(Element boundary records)
────
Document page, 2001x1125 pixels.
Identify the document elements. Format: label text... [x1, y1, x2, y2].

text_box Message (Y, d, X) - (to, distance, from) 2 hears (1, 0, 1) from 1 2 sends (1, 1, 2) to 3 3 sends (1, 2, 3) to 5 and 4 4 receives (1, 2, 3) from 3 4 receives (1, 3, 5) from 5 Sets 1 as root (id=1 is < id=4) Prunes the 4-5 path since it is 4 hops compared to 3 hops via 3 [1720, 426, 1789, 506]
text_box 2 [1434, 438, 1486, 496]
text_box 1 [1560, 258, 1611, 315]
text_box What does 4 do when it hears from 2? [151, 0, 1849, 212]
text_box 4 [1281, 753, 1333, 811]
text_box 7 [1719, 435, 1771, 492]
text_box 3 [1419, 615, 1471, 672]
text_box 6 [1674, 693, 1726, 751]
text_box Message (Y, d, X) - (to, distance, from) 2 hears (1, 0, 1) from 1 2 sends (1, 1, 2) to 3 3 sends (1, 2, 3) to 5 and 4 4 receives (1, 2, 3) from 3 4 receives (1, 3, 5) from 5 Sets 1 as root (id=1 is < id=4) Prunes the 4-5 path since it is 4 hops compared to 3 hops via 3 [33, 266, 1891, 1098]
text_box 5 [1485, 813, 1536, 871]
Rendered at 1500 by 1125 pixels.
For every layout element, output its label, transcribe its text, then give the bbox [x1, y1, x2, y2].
────
» What is required:
Set out all the lines above as a numbered list, skipping any blank ones.

» Finished answer:
1. Document page, 2001x1125 pixels.
2. Identify the document elements. Format: label text... [x1, y1, x2, y2].
3. text_box Message (Y, d, X) - (to, distance, from) 2 hears (1, 0, 1) from 1 2 sends (1, 1, 2) to 3 3 sends (1, 2, 3) to 5 and 4 4 receives (1, 2, 3) from 3 4 receives (1, 3, 5) from 5 Sets 1 as root (id=1 is < id=4) Prunes the 4-5 path since it is 4 hops compared to 3 hops via 3 [1720, 426, 1789, 506]
4. text_box 2 [1434, 438, 1486, 496]
5. text_box 1 [1560, 258, 1611, 315]
6. text_box What does 4 do when it hears from 2? [151, 0, 1849, 212]
7. text_box 4 [1281, 753, 1333, 811]
8. text_box 7 [1719, 435, 1771, 492]
9. text_box 3 [1419, 615, 1471, 672]
10. text_box 6 [1674, 693, 1726, 751]
11. text_box Message (Y, d, X) - (to, distance, from) 2 hears (1, 0, 1) from 1 2 sends (1, 1, 2) to 3 3 sends (1, 2, 3) to 5 and 4 4 receives (1, 2, 3) from 3 4 receives (1, 3, 5) from 5 Sets 1 as root (id=1 is < id=4) Prunes the 4-5 path since it is 4 hops compared to 3 hops via 3 [33, 266, 1891, 1098]
12. text_box 5 [1485, 813, 1536, 871]
13. Rendered at 1500 by 1125 pixels.
14. For every layout element, output its label, transcribe its text, then give the bbox [x1, y1, x2, y2].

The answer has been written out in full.